§ **Try it**
When you reach the line that contains "- Assignment if condition is true" in the data below, start reproducing lines exactly, and stop after the line that contains "compare_and_swap('my_var', None, 2)".

§ **Extracted information**

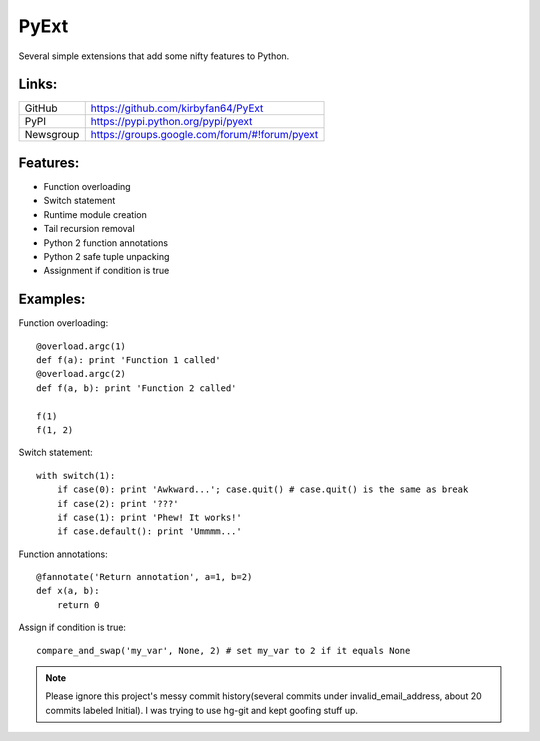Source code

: PyExt
=====

.. image:: https://travis-ci.org/kirbyfan64/PyExt.png
    :target: https://travis-ci.org/kirbyfan64/PyExt

Several simple extensions that add some nifty features to Python.

Links:
******

========= =============================================
GitHub    https://github.com/kirbyfan64/PyExt
PyPI      https://pypi.python.org/pypi/pyext
Newsgroup https://groups.google.com/forum/#!forum/pyext
========= =============================================

Features:
*********

- Function overloading
- Switch statement
- Runtime module creation
- Tail recursion removal
- Python 2 function annotations
- Python 2 safe tuple unpacking
- Assignment if condition is true

Examples:
*********

Function overloading::
   
   @overload.argc(1)
   def f(a): print 'Function 1 called'
   @overload.argc(2)
   def f(a, b): print 'Function 2 called'
   
   f(1)
   f(1, 2)

Switch statement::
   
   with switch(1):
       if case(0): print 'Awkward...'; case.quit() # case.quit() is the same as break
       if case(2): print '???'
       if case(1): print 'Phew! It works!'
       if case.default(): print 'Ummmm...'

Function annotations::
   
   @fannotate('Return annotation', a=1, b=2)
   def x(a, b):
       return 0

Assign if condition is true::
   
   compare_and_swap('my_var', None, 2) # set my_var to 2 if it equals None

.. note:: Please ignore this project's messy commit history(several commits under invalid_email_address, about 20 commits labeled Initial). I was trying to use hg-git and kept goofing stuff up.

§ **Result**
- Assignment if condition is true

Examples:
*********

Function overloading::
   
   @overload.argc(1)
   def f(a): print 'Function 1 called'
   @overload.argc(2)
   def f(a, b): print 'Function 2 called'
   
   f(1)
   f(1, 2)

Switch statement::
   
   with switch(1):
       if case(0): print 'Awkward...'; case.quit() # case.quit() is the same as break
       if case(2): print '???'
       if case(1): print 'Phew! It works!'
       if case.default(): print 'Ummmm...'

Function annotations::
   
   @fannotate('Return annotation', a=1, b=2)
   def x(a, b):
       return 0

Assign if condition is true::
   
   compare_and_swap('my_var', None, 2) # set my_var to 2 if it equals None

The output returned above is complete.